Background

The Empowerment and Development for Girls’ Education (EDGE) project is a four-year initiative funded by the UK’s Foreign, Commonwealth & Development Office and delivered by the British Council.

EDGE operates at national, provincial, district and school levels in Zambia, collaborating closely with the Ministry of Education and local partners to advance gender equality and ensure that girls not only enrol in school but flourish academically, socially and economically in safe, inclusive learning environments.

Vision

EDGE pursues a holistic approach centred on policy engagement, leadership capacity building, stakeholder collaboration and evidence generation. By working alongside Ministry directorates, professional associations and teacher-training institutions, the project seeks to influence and refine education policies, embed gender-responsive leadership standards, co-design sustainable training pathways and underpin all interventions with robust, context-relevant research.
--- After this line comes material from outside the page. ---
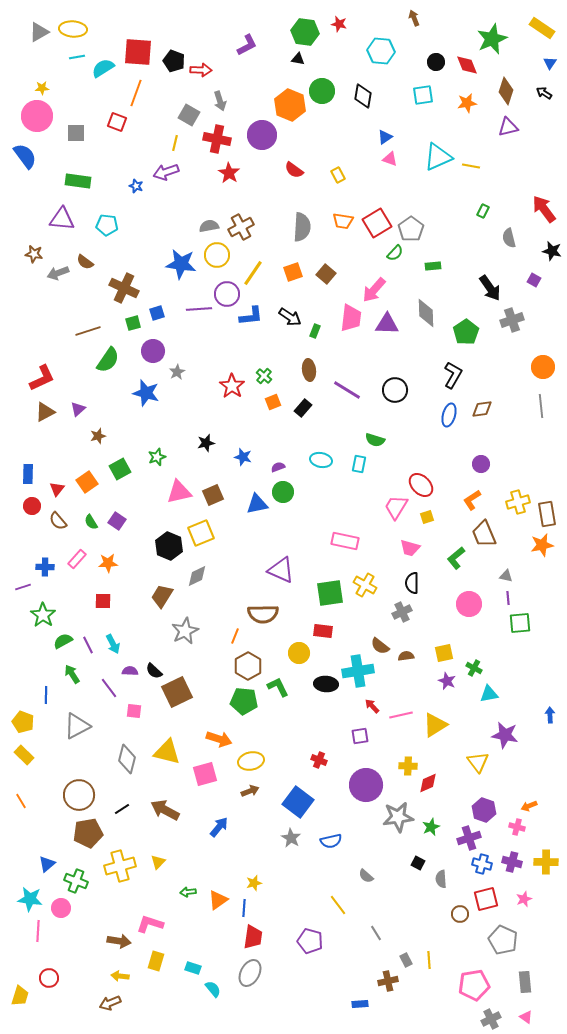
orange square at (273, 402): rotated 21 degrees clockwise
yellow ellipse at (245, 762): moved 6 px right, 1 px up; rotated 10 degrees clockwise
Safeguarding and professional ethics are woven throughout these efforts to reinforce learner protection and inclusive practice.

How it operates

Since its inception, EDGE has convened policy dialogues with senior education officials to ensure that national reforms reflect classroom realities, delivered leadership orientation programmes and established peer-mentoring networks for head teachers and system managers across all provinces, co-developed in-service training curricula with institutions such as the David Livingstone College of Education, and produced a series of research briefs and toolkits that guide curriculum development, monitoring tools and professional development materials.

Impacts

Early results demonstrate that national guidance on school leadership and safeguarding has been shaped by EDGE’s evidence-based recommendations, school leaders have embraced inclusive practices and adopted a “100 per cent success” mindset to foster educational equity, partner organisations have incorporated EDGE’s model work plans into their standard offerings, and policymakers now draw on a strengthened evidence base to make data-driven decisions that elevate girls’ educational outcomes.

Recommendations

To consolidate and extend these gains, EDGE advises scaling up the peer-mentor framework to maintain leadership support without over-reliance on central teams, embedding integrated follow-up systems to monitor the application of work plans and safeguarding protocols, clarifying supervisory roles across education

directorates to reduce fragmentation, empowering district-level teams to lead implementation for enhanced scalability, and ensuring that child-protection measures remain a non-negotiable element in all leadership and teacher development activities.

Call for Partnerships

As EDGE enters its final months, the British Council warmly invites government agencies, donor partners, civil-society organisations and academic institutions to join us in institutionalising these successes. Through collaborative design of in-service programmes, expansion of peer-mentor networks and integration of EDGE-developed resources into national systems, together we can secure high-quality, gender-equitable learning environments for every girl in Zambia and establish a replicable model of girls’ empowerment for the wider region.